Recorded data: Begin

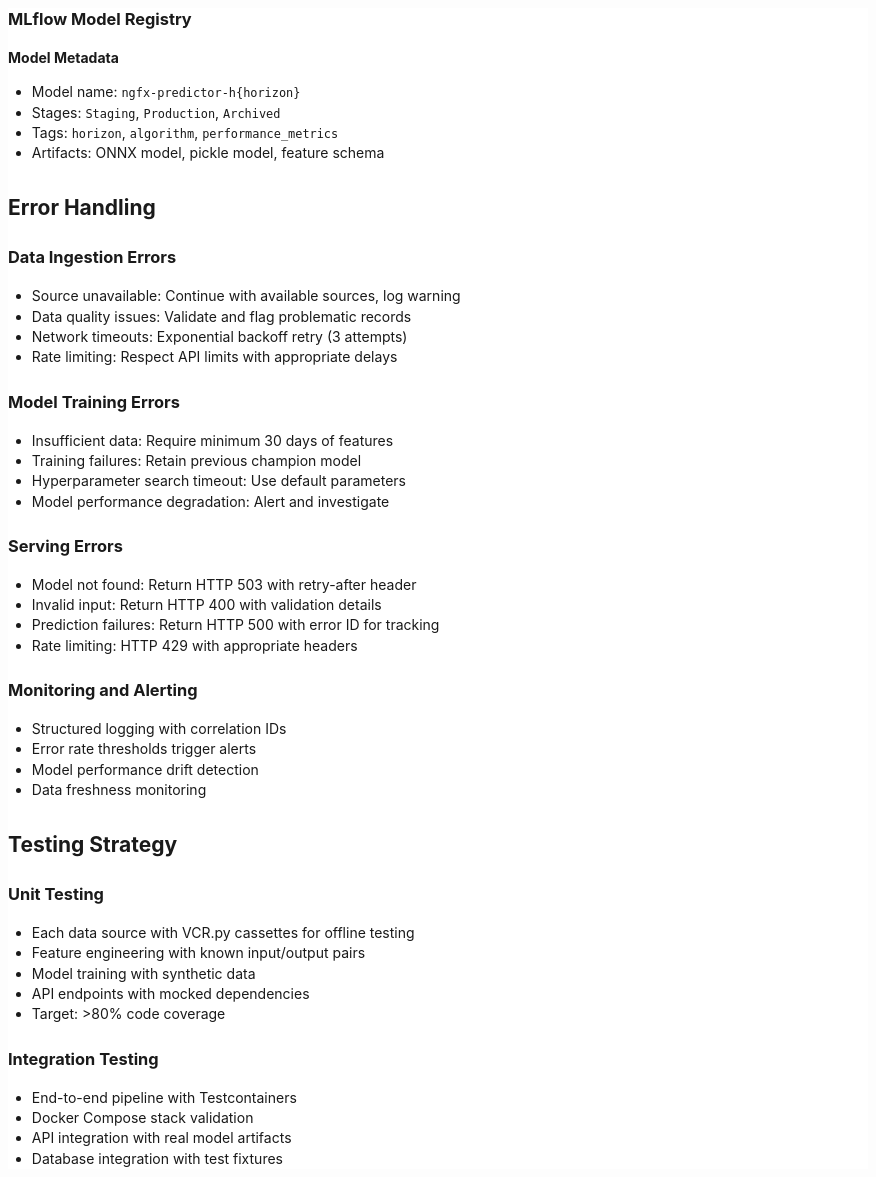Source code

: ### MLflow Model Registry

**Model Metadata**
- Model name: `ngfx-predictor-h{horizon}`
- Stages: `Staging`, `Production`, `Archived`
- Tags: `horizon`, `algorithm`, `performance_metrics`
- Artifacts: ONNX model, pickle model, feature schema

## Error Handling

### Data Ingestion Errors
- Source unavailable: Continue with available sources, log warning
- Data quality issues: Validate and flag problematic records
- Network timeouts: Exponential backoff retry (3 attempts)
- Rate limiting: Respect API limits with appropriate delays

### Model Training Errors
- Insufficient data: Require minimum 30 days of features
- Training failures: Retain previous champion model
- Hyperparameter search timeout: Use default parameters
- Model performance degradation: Alert and investigate

### Serving Errors
- Model not found: Return HTTP 503 with retry-after header
- Invalid input: Return HTTP 400 with validation details
- Prediction failures: Return HTTP 500 with error ID for tracking
- Rate limiting: HTTP 429 with appropriate headers

### Monitoring and Alerting
- Structured logging with correlation IDs
- Error rate thresholds trigger alerts
- Model performance drift detection
- Data freshness monitoring

## Testing Strategy

### Unit Testing
- Each data source with VCR.py cassettes for offline testing
- Feature engineering with known input/output pairs
- Model training with synthetic data
- API endpoints with mocked dependencies
- Target: >80% code coverage

### Integration Testing
- End-to-end pipeline with Testcontainers
- Docker Compose stack validation
- API integration with real model artifacts
- Database integration with test fixtures

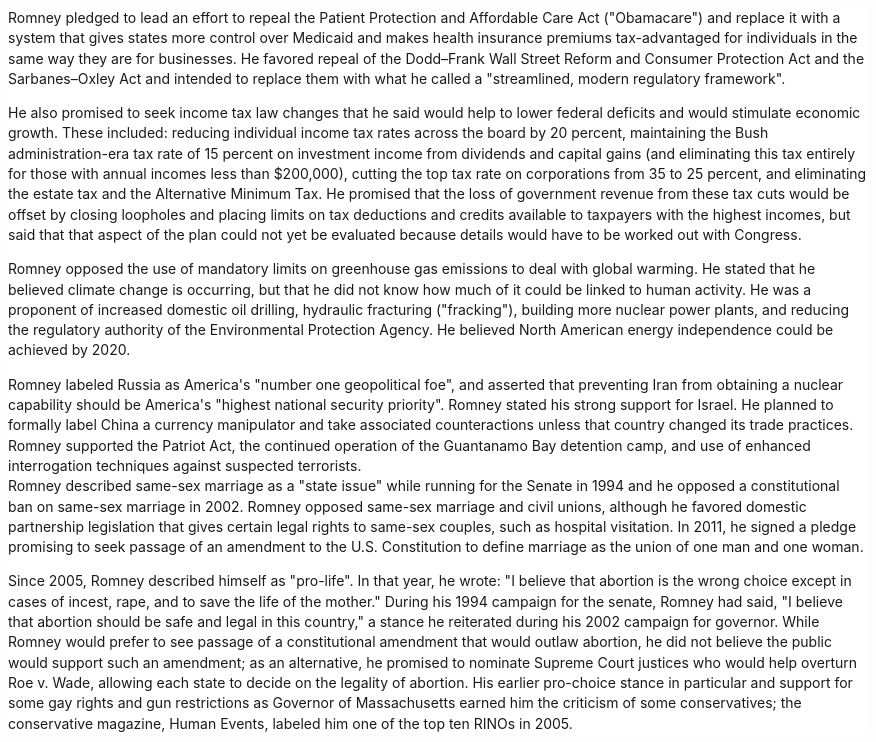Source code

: Romney pledged to lead an effort to repeal the Patient Protection and
Affordable Care Act ("Obamacare") and replace it with a system that
gives states more control over Medicaid and makes health insurance
premiums tax-advantaged for individuals in the same way they are for
businesses. He favored repeal of the Dodd–Frank Wall Street Reform and
Consumer Protection Act and the Sarbanes–Oxley Act and intended to
replace them with what he called a "streamlined, modern regulatory
framework".

He also promised to seek income tax law changes that he said would help
to lower federal deficits and would stimulate economic growth. These
included: reducing individual income tax rates across the board by
20 percent, maintaining the Bush administration-era tax rate of
15 percent on investment income from dividends and capital gains (and
eliminating this tax entirely for those with annual incomes less than
\$200,000), cutting the top tax rate on corporations from 35 to
25 percent, and eliminating the estate tax and the Alternative Minimum
Tax. He promised that the loss of government revenue from these tax cuts
would be offset by closing loopholes and placing limits on tax
deductions and credits available to taxpayers with the highest incomes,
but said that that aspect of the plan could not yet be evaluated because
details would have to be worked out with Congress.

Romney opposed the use of mandatory limits on greenhouse gas emissions
to deal with global warming. He stated that he believed climate change
is occurring, but that he did not know how much of it could be linked to
human activity. He was a proponent of increased domestic oil drilling,
hydraulic fracturing ("fracking"), building more nuclear power plants,
and reducing the regulatory authority of the Environmental Protection
Agency. He believed North American energy independence could be achieved
by 2020.

Romney labeled Russia as America's "number one geopolitical foe", and
asserted that preventing Iran from obtaining a nuclear capability should
be America's "highest national security priority". Romney stated his
strong support for Israel. He planned to formally label China a currency
manipulator and take associated counteractions unless that country
changed its trade practices.\
Romney supported the Patriot Act, the continued operation of the
Guantanamo Bay detention camp, and use of enhanced interrogation
techniques against suspected terrorists.\
Romney described same-sex marriage as a "state issue" while running for
the Senate in 1994 and he opposed a constitutional ban on same-sex
marriage in 2002. Romney opposed same-sex marriage and civil unions,
although he favored domestic partnership legislation that gives certain
legal rights to same-sex couples, such as hospital visitation. In 2011,
he signed a pledge promising to seek passage of an amendment to the U.S.
Constitution to define marriage as the union of one man and one woman.

Since 2005, Romney described himself as "pro-life". In that year, he
wrote: "I believe that abortion is the wrong choice except in cases of
incest, rape, and to save the life of the mother." During his 1994
campaign for the senate, Romney had said, "I believe that abortion
should be safe and legal in this country," a stance he reiterated during
his 2002 campaign for governor. While Romney would prefer to see passage
of a constitutional amendment that would outlaw abortion, he did not
believe the public would support such an amendment; as an alternative,
he promised to nominate Supreme Court justices who would help overturn
Roe v. Wade, allowing each state to decide on the legality of abortion.
His earlier pro-choice stance in particular and support for some gay
rights and gun restrictions as Governor of Massachusetts earned him the
criticism of some conservatives; the conservative magazine, Human
Events, labeled him one of the top ten RINOs in 2005.
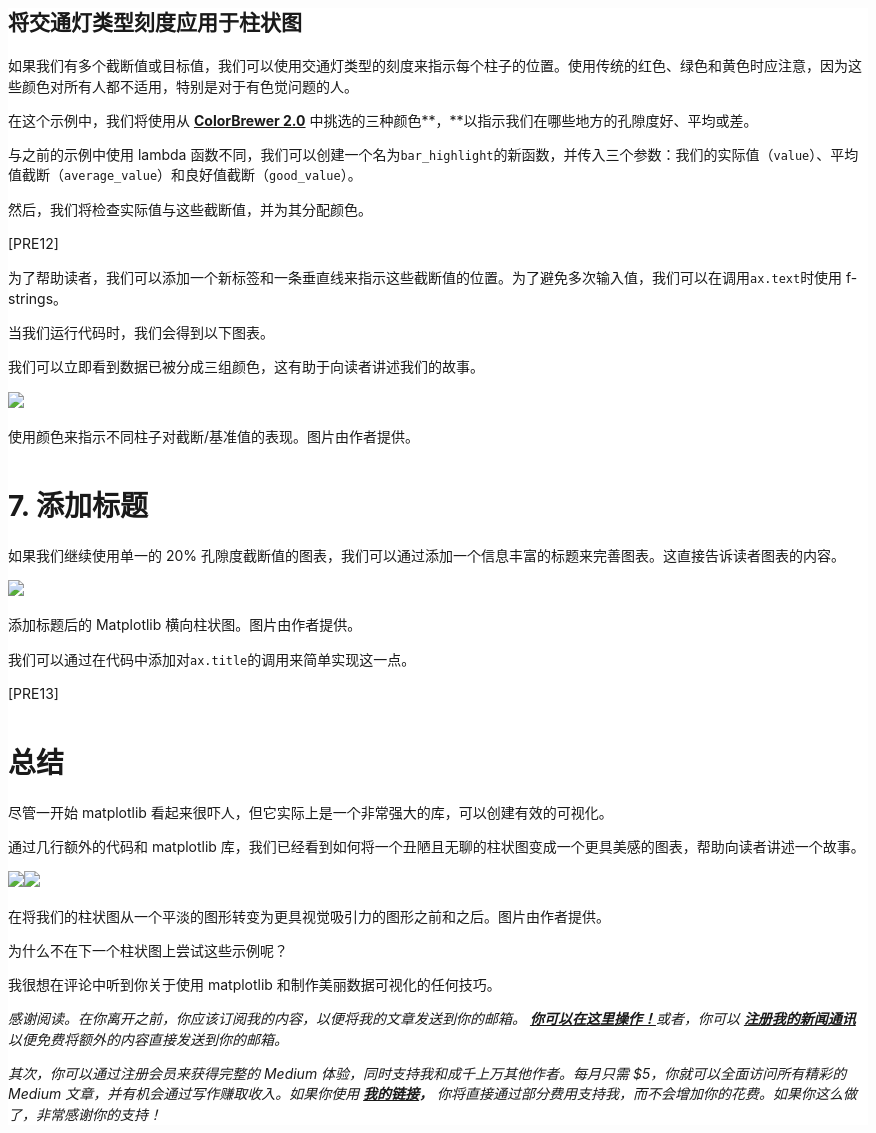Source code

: ## 将交通灯类型刻度应用于柱状图

如果我们有多个截断值或目标值，我们可以使用交通灯类型的刻度来指示每个柱子的位置。使用传统的红色、绿色和黄色时应注意，因为这些颜色对所有人都不适用，特别是对于有色觉问题的人。

在这个示例中，我们将使用从 [**ColorBrewer 2.0**](https://colorbrewer2.org/) 中挑选的三种颜色**，**以指示我们在哪些地方的孔隙度好、平均或差。

与之前的示例中使用 lambda 函数不同，我们可以创建一个名为`bar_highlight`的新函数，并传入三个参数：我们的实际值（`value`）、平均值截断（`average_value`）和良好值截断（`good_value`）。

然后，我们将检查实际值与这些截断值，并为其分配颜色。

[PRE12]

为了帮助读者，我们可以添加一个新标签和一条垂直线来指示这些截断值的位置。为了避免多次输入值，我们可以在调用`ax.text`时使用 f-strings。

当我们运行代码时，我们会得到以下图表。

我们可以立即看到数据已被分成三组颜色，这有助于向读者讲述我们的故事。

![](../Images/8e094db1d168d43696ba3097874f3406.png)

使用颜色来指示不同柱子对截断/基准值的表现。图片由作者提供。

# 7\. 添加标题

如果我们继续使用单一的 20% 孔隙度截断值的图表，我们可以通过添加一个信息丰富的标题来完善图表。这直接告诉读者图表的内容。

![](../Images/153a3ceb6c83b4bc65bcb56af69e1557.png)

添加标题后的 Matplotlib 横向柱状图。图片由作者提供。

我们可以通过在代码中添加对`ax.title`的调用来简单实现这一点。

[PRE13]

# 总结

尽管一开始 matplotlib 看起来很吓人，但它实际上是一个非常强大的库，可以创建有效的可视化。

通过几行额外的代码和 matplotlib 库，我们已经看到如何将一个丑陋且无聊的柱状图变成一个更具美感的图表，帮助向读者讲述一个故事。

![](../Images/36097f227bcb22ac4b335a3387706191.png)![](../Images/75a522bdf640b3d9e8b73904a11750d0.png)

在将我们的柱状图从一个平淡的图形转变为更具视觉吸引力的图形之前和之后。图片由作者提供。

为什么不在下一个柱状图上尝试这些示例呢？

我很想在评论中听到你关于使用 matplotlib 和制作美丽数据可视化的任何技巧。

*感谢阅读。在你离开之前，你应该订阅我的内容，以便将我的文章发送到你的邮箱。* [***你可以在这里操作！***](https://andymcdonaldgeo.medium.com/subscribe)*或者，你可以* [***注册我的新闻通讯***](https://fabulous-founder-2965.ck.page/2ca286e572) *以便免费将额外的内容直接发送到你的邮箱。*

*其次，你可以通过注册会员来获得完整的 Medium 体验，同时支持我和成千上万其他作者。每月只需 $5，你就可以全面访问所有精彩的 Medium 文章，并有机会通过写作赚取收入。如果你使用* [***我的链接***](https://andymcdonaldgeo.medium.com/membership)***，*** *你将直接通过部分费用支持我，而不会增加你的花费。如果你这么做了，非常感谢你的支持！*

Recorded data: End

• [About this task]: All lines above between those holding "### Monitoring and Alerting" and "- Feature engineering", inclusive, must be set down unchanged, and no other line may be included.

• [Your response]:
### Monitoring and Alerting
- Structured logging with correlation IDs
- Error rate thresholds trigger alerts
- Model performance drift detection
- Data freshness monitoring

## Testing Strategy

### Unit Testing
- Each data source with VCR.py cassettes for offline testing
- Feature engineering with known input/output pairs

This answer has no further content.